Luckily for this girl, she was with a very tolerant and very good-hearted group of people. Not everyone would ruin their change of seeing one of their favourite bands to help you rinse yourself off in the bathroom, or hold your hair back.
Some may even use it as an opportunity to take advantage of you. In my case, the girl left her bag on the side in the toilet whilst she ran in to spray herself down. I picked it up and kept it safe for her, but she didn’t even notice it was gone until we were in the ambulance and she screamed ‘WHERE’S MY BAG?!’
2. Don’t take things that don’t belong to you
Even if it looks like a perfectly innocent can of body spray, it’s not yours and so don’t take it. This goes for drinks too. The amount of times I’ve seen really drunk girls take drinks from people! Eugh! It doesn’t bear thinking about!
Ladies, keep your hands to yourself and you won’t get yourself into these kinds of scrapes. OK?
3. Keep your f***ing language clean
It’s not big and it’s not clever to go around swearing the whole time. It’s f***ing offensive to some folk, OK?
Respect other people, and you too shall be respected. Treat others as you would like to be treated. Again, this goes back to rule number 1 of life.
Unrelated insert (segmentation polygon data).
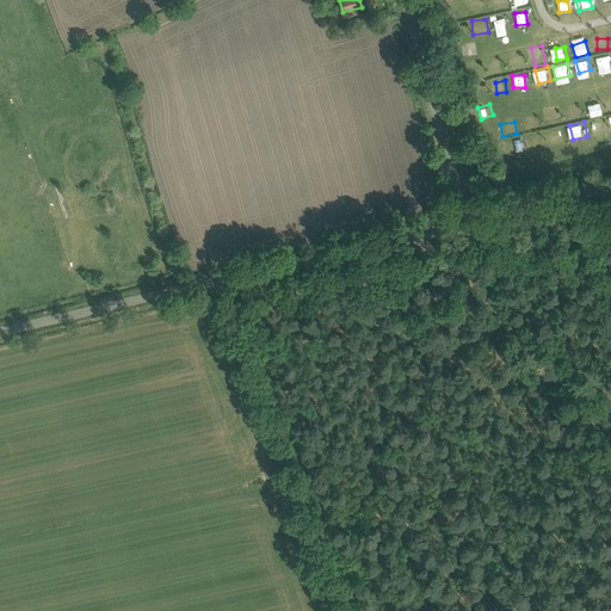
[(507,140),(510,152),(522,148),(520,137),(507,140)]
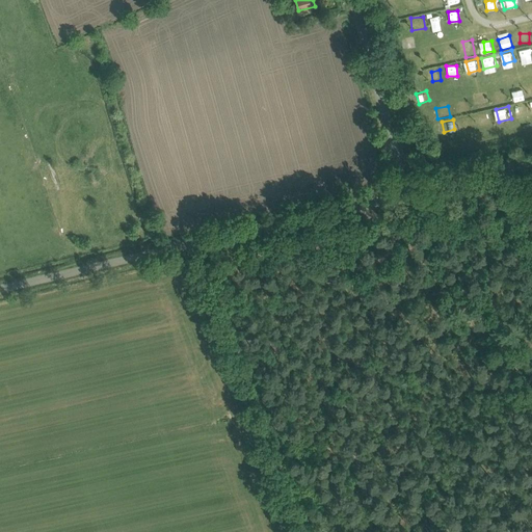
All buildings are outlined.
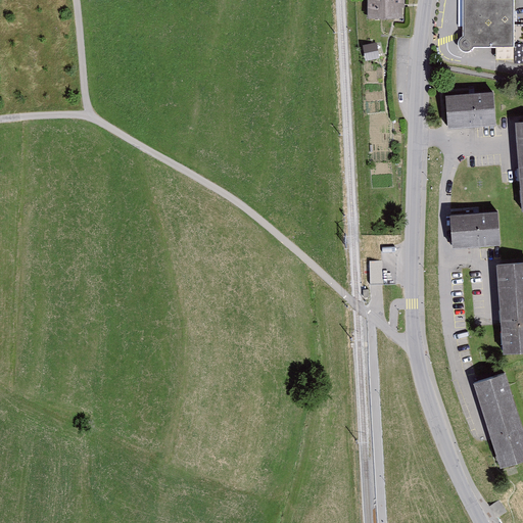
[(400,0),(370,0),(370,17),(400,17),(400,0)]
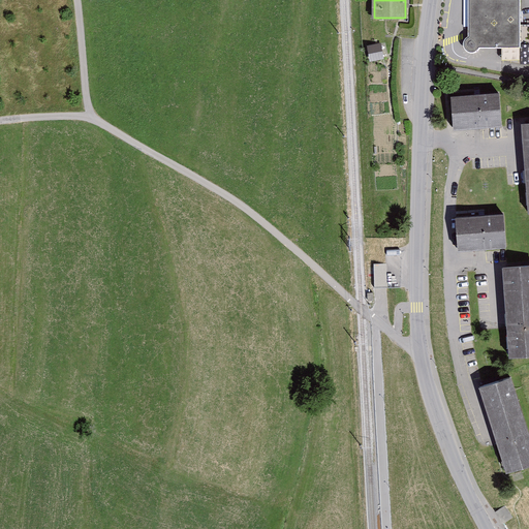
[(503,58),(520,62),(520,0),(468,0),(469,27),(470,29),(472,30),(472,36),(470,36),(466,39),(465,41),(464,45),(466,51),(471,53),(476,52),(480,48),(503,48),(503,58)]
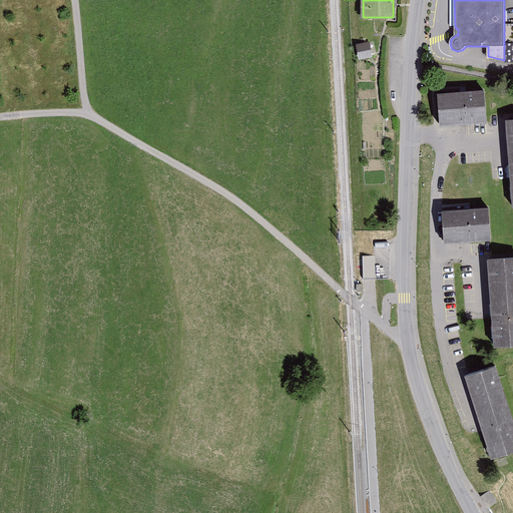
[(358,45),(360,58),(371,56),(368,43),(358,45)]
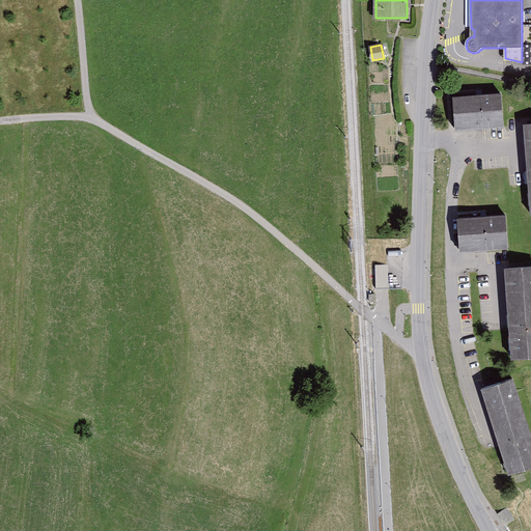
[(501,93),(454,98),(456,127),(503,122),(501,93)]
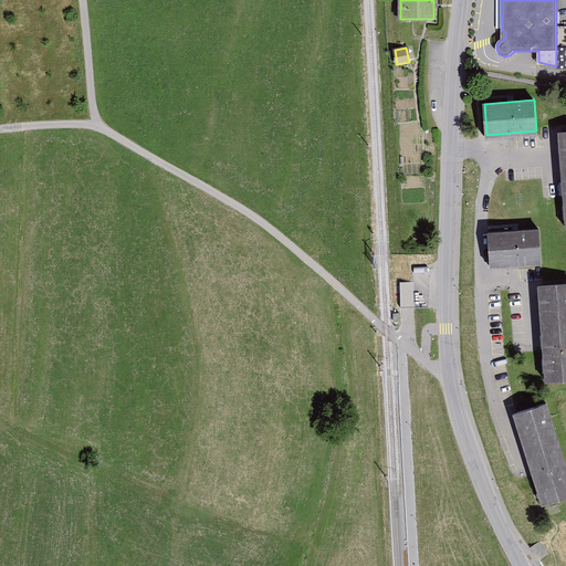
[(537,230),(488,233),(490,264),(540,261),(537,230)]
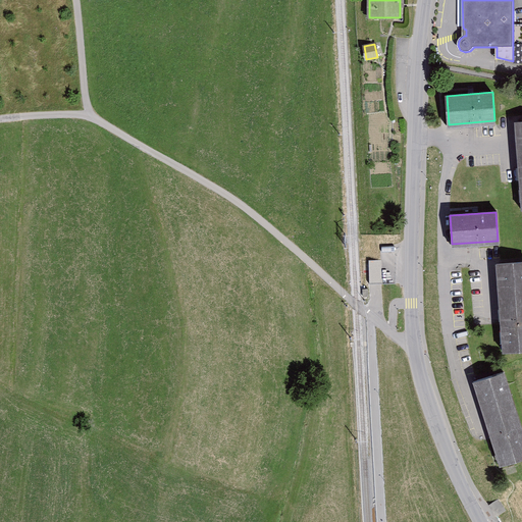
[(369,258),(369,280),(380,280),(381,258),(369,258)]
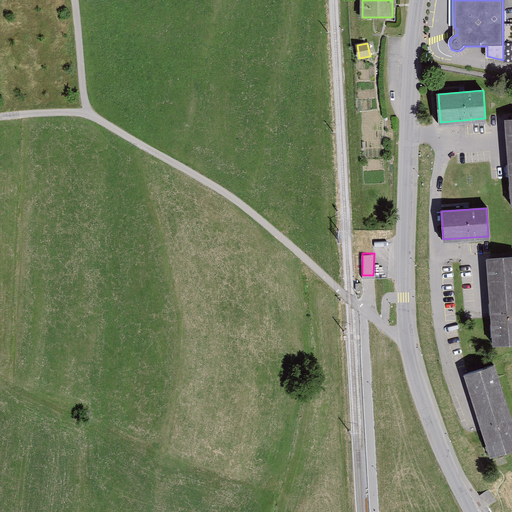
[(498,343),(511,341),(511,256),(491,258),(498,343)]
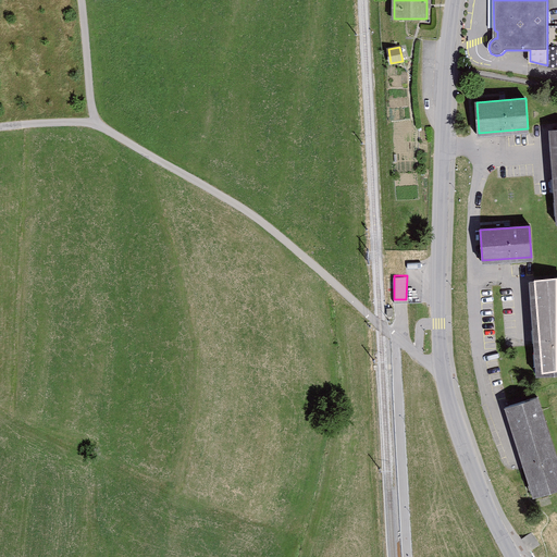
[(556,489),(556,467),(535,398),(506,408),(534,496),(556,489)]
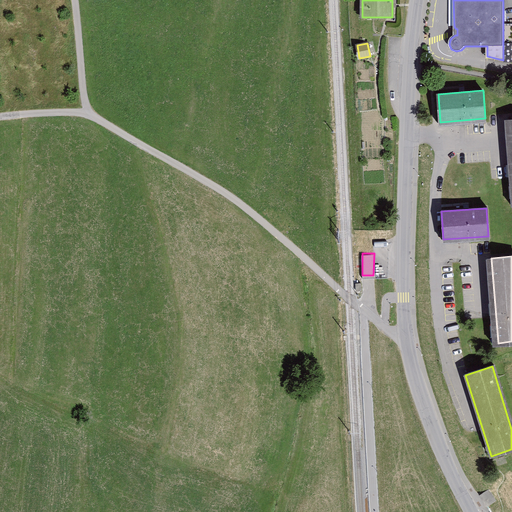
[(490,489),(481,494),(487,506),(497,501),(490,489)]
Don’t be a dick.
4. Lose that sense of entitlement
Just because you grew up in daddy’s care in your middle-class little bubble, it doesn’t mean that you can carry on that way in the real world. This is real life. You are an adult. Quit the whining and wait your turn.
It will get you nowhere to act like that. People will lose respect for you. You will lose friends. You will end up in ridiculous situations which you’ll have to lean on others for. And guess what? They won’t be helping your privileged ass.
5. Tone down the drama
Unless you are studying to be on the stage, there is absolutely no need to act like a two year old. And just as I can see a two year old screams for attention when there’s absolutely nothing wrong, I can see through it in you, too.
I got a solid gobful of that pepper spray, and after 15 minutes or so of pain, it was gone. I know after 45 minutes you’re just MILKing it. (See what I did there?)
So, if you’re travelling now, or hell, even if you’re not, I hope that if you see any of this girl in yourself, you will stop and think about how it affects other people. And if you know someone who acts like this….. Have a word.